– А где моя одежда? – спросила она у бабушки, выходя из ванной в гостиную.
– В смысле? – нахмурилась старуха.
– Ну та, в которой я сюда приехала, – пояснила Вера.
Бабка смущённо отвела взгляд.
– Ах, эта... Детка, ты не переживай, мы на днях полностью обновим тебе гардероб! А старые твои вещи... ну, они совсем уже ветхие. Я их отдала.
– Кому?
– Дворничихе Насибе из первого подъезда, – охотно и торопливо отозвалась бабка. – Она из Узбекистана приехала, в комнатушке живёт с тремя детьми. Муж её давно бросил, бедняжка перебивается кое-как, наш двор убирает и соседний ещё... Вот средняя девчонка у Насибы примерно твоего возраста. Ей твои вещички как раз впору будут, и пальто, и платье, и шапка. Знаешь, как Насиба обрадовалась, как благодарила!.. Добрый она человек, добрый и очень несчастный…
Вера, конечно, не жалела вещей для доброй и несчастной Насибы, но чувствовать себя должницей сестры, у которой бабка позаимствовала одежду, тоже было не слишком-то уютно.
– Ладно, а теперь пойдём к столу – проводим старый год! – радостно (пожалуй, даже преувеличенно радостно) провозгласила бабушка, жестами приглашая девочку в гостиную.
Всего в квартире Громовых было четыре комнаты: гостиная, которая служила дополнительно и столовой, и спальней для старухи; детская, где обитала Дина и теперь, стало быть, должна была поселиться Верочка; рабочий кабинет, в котором трудился Верин папа; и, наконец, родительская спальня.
В гостиной стояла ёлка, каких Верочка никогда раньше не видывала – искусственная, но высокая и пышная, увенчанная серебристой звездой и украшенная одинаковыми стильными белыми шарами.
"Как в лучших домах Европы!" – любила приговаривать мачеха каждый Новый год.

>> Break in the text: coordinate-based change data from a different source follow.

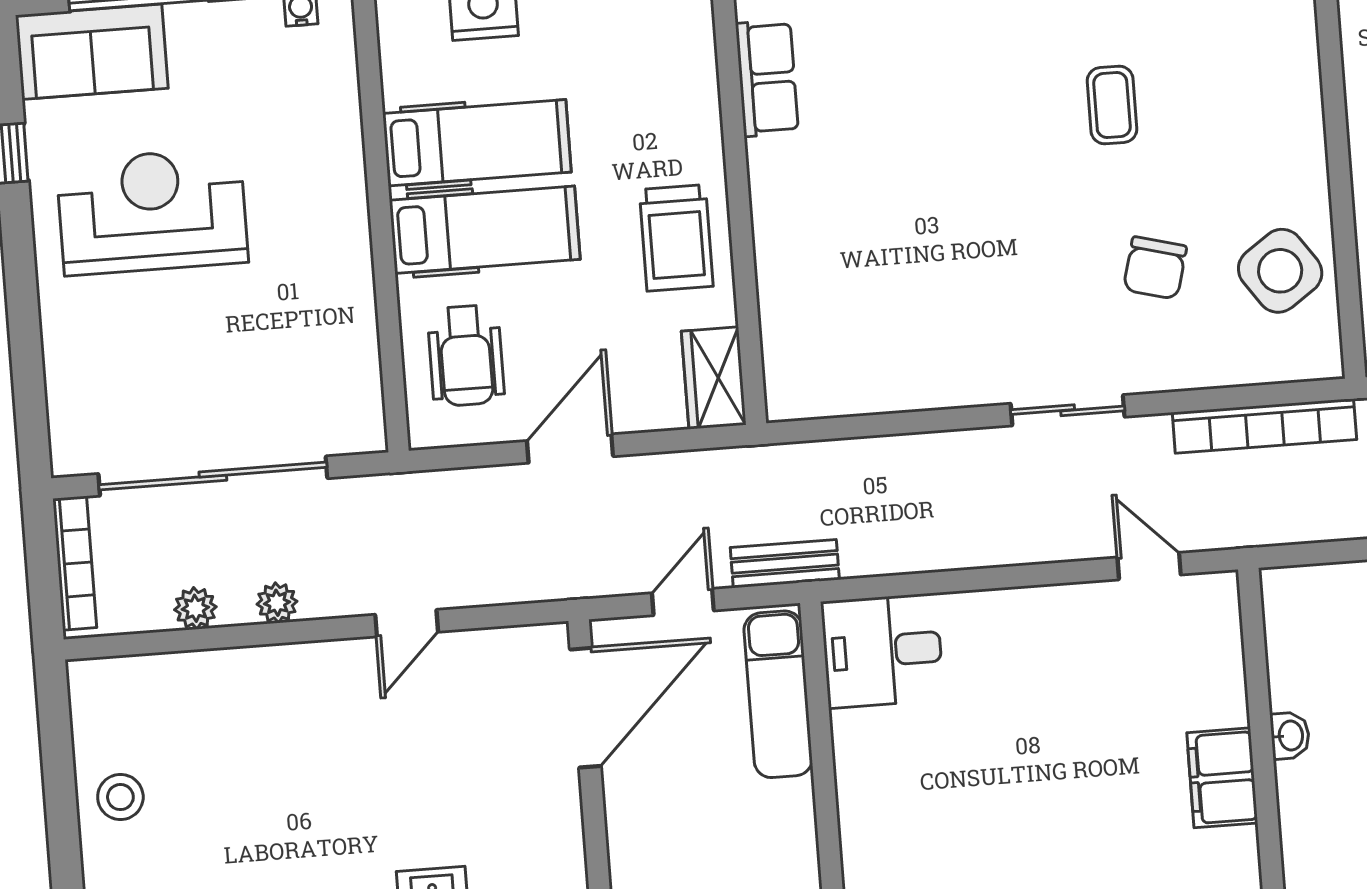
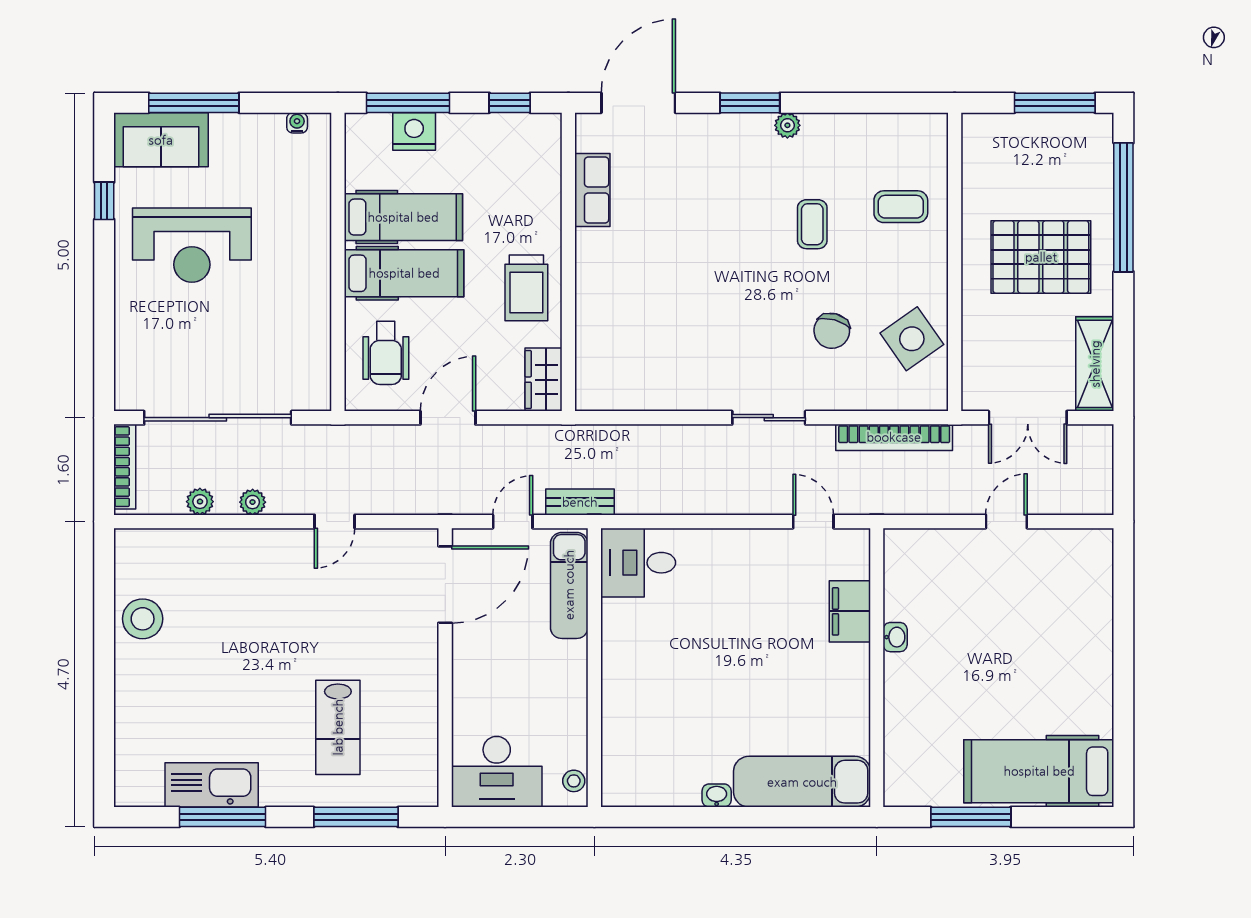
coffee table: (1247, 67) -> (901, 207), added
reception desk: (152, 211) -> (192, 245), turned 180
filing cabinet: (1222, 778) -> (850, 611), moved
stool: (120, 797) -> (143, 619), width x1.38, depth x1.38

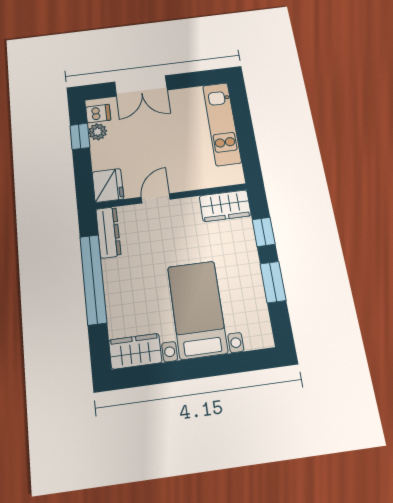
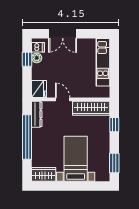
door: (156, 198) -> (63, 99), hinge flipped
wardrobe: (225, 206) -> (91, 108), width x1.50
window: (273, 282) -> (114, 163), moved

Загадочная, вожделенная Европа была для неё розовой мечтой: женщина буквально молилась на всё иностранное, западное, и в середине девяностых мечта её, наконец, сбылась – семья практически полным составом эмигрировала в Америку.
Откровенно говоря, Верочке в тот её первый Новый год на новом месте "европейская ёлка" совершенно не понравилась. Ей казалось, что простые белые шарики взамен пёстрых разномастных игрушек – это очень скучно.
То ли дело - ёлка в коммуналке!.. Вернее, даже две ёлки: их с мамой и Ромкина. Обе были для Веры праздником, символом настоящего новогоднего чуда.
Дядя Сеня лично ездил за ёлками в подмосковный лесок – привозил и для себя с сыном, и для соседки. Дети сначала с большим энтузиазмом наряжали первую ёлку, а затем, с не меньшим воодушевлением, – вторую. В тесных комнатушках коммуналки и так негде было развернуться, но украшенное новогоднее дерево было неизменной традицией, которую свято блюли все соседи – даже скучная Варвара приносила с базара щуплое корявое деревце.
Вера обожала момент, когда из-под кровати извлекался допотопный чемоданчик, весь доверху заполненный игрушками. Мама, как девчонка, сходила с ума от ёлочных украшений и самозабвенно скупала их к каждому новогоднему празднику. Ежегодно её коллекция обогащалась то шариком с красной звездой, то светофором, то космонавтом, то дирижаблем или ракетой.
О, чудесные новогодние игрушки страны Советов!.. Из стекла или папье-маше, из ваты или картона... Всевозможные грибочки, кукурузины, орешки, рыбки, сосульки, морские раковины, шишки, уточки, курицы и матрёшки, часы, которые постоянно показывали без пяти минут полночь…
Перед тем, как нарядить ёлку, нужно было провести тщательную ревизию: не оторвались ли за год нитки-вешалки у какой-нибудь игрушки, и если оторвались – немедленно заменить нитку на новую. Были и другие ёлочные украшения, на прищепках: Снеговичок, маленький Мук и дядька Черномор... но мороки с ними было не меньше, а, пожалуй, даже больше, чем с нитками. Они постоянно норовили перевернуться вниз головой из-за разболтанных прищепок – масса игрушки перевешивала.